* ABOUT THIS TASK: Return the stretch from the line with "nd editorial" through the line with "fortlaufend verbessern zu" in the data below, character for character, skipping all pictures.

* RECORDS TO PROCESS:

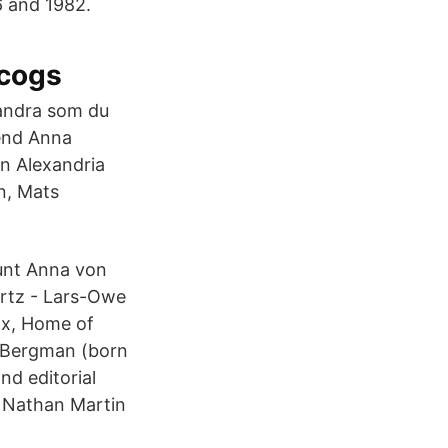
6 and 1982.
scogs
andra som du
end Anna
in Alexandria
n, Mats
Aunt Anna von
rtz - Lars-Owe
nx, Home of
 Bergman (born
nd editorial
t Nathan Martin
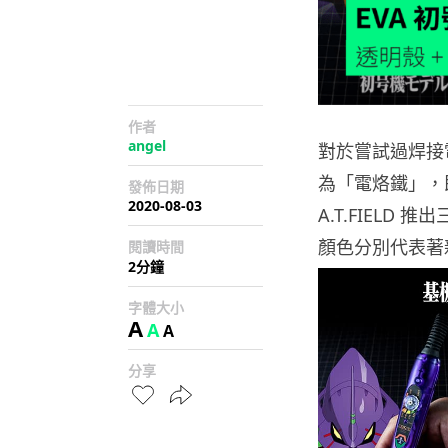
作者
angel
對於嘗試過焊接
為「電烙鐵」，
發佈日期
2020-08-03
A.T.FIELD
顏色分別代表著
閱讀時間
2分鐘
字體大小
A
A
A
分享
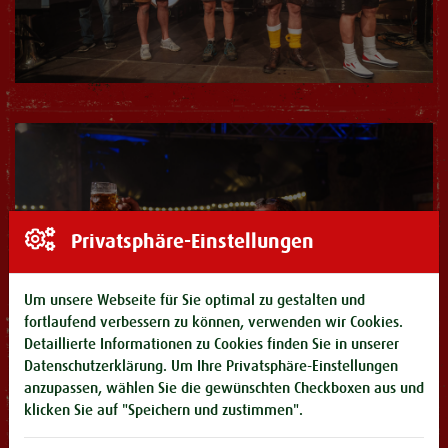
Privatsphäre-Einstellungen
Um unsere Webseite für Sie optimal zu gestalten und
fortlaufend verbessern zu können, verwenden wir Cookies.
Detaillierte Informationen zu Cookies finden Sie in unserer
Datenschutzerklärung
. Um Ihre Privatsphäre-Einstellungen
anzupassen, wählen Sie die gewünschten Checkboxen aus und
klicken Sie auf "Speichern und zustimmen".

* ANSWER TO THE PROBLEM:
nd editorial
t Nathan Martin
作者
angel
對於嘗試過焊接
為「電烙鐵」，
發佈日期
2020-08-03
A.T.FIELD
顏色分別代表著
閱讀時間
2分鐘
字體大小
A
A
A
分享
Privatsphäre-Einstellungen
Um unsere Webseite für Sie optimal zu gestalten und
fortlaufend verbessern zu können, verwenden wir Cookies.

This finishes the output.